I encountered the same problem on TX2

wtiandong commented 6 years ago

Hmm... I come to answer my own question. I did some other work these days and didn't focus on cutlass. Today I just think that maybe I need to check this issue... Just add: cudaError_t result = cudaGetLastError(); ASSERT_EQ(result, cudaSuccess) << "\nCUDA kernel launch error: " << cudaGetErrorString(result)<< "\n"; After Gemm::launch(params); in run_gemm function implementation in "cutlass/tools/test/unit/gemm/gemm.h", and then the error will come out. "CUDA kernel launch error: too many resources requested for launch"

Hmm, the reason why it failed is that there're not enough resources on TX2. Actually I tested on Titan X and got same but less error due to lack of resources. So I suggest to put the error check code to the test code.

BTW, why there is few discussion issues in this section of a project with hundreds of stars?
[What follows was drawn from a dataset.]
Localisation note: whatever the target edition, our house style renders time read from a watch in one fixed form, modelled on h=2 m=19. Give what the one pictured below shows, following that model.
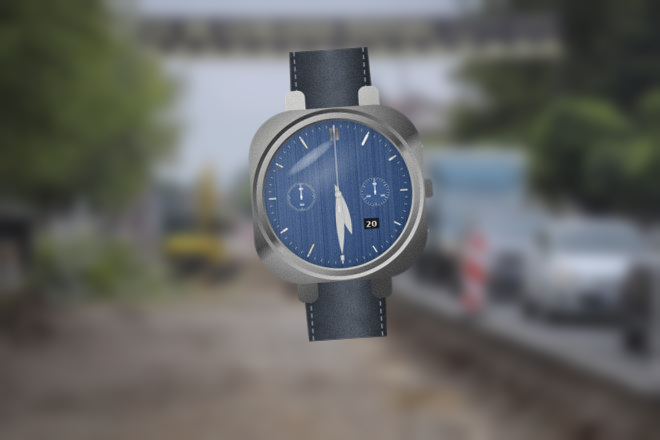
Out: h=5 m=30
dongxiao92 commented 6 years ago

@wtiandong do you consider providing a PR?

dongxiao92 commented 6 years ago

I change the code as your advice. But my error is as follows. Expected equality of these values: result Which is: 48 cudaSuccess Which is: 0 CUDA Kernel launch error: no kernel image is available for execution on the device

dongxiao92 commented 6 years ago

sorry to replay this closed issue many time. By setting CUTLASS_NVCC_ARCH=62, the above problem is solved.

wtiandong commented 6 years ago

Hi dongxiao, Sounds great. But unfortunately, I find that cutlass is much slower than cublas. cublas takes 70% of time that cutlass takes. I think that cutlass needs more work to make it faster.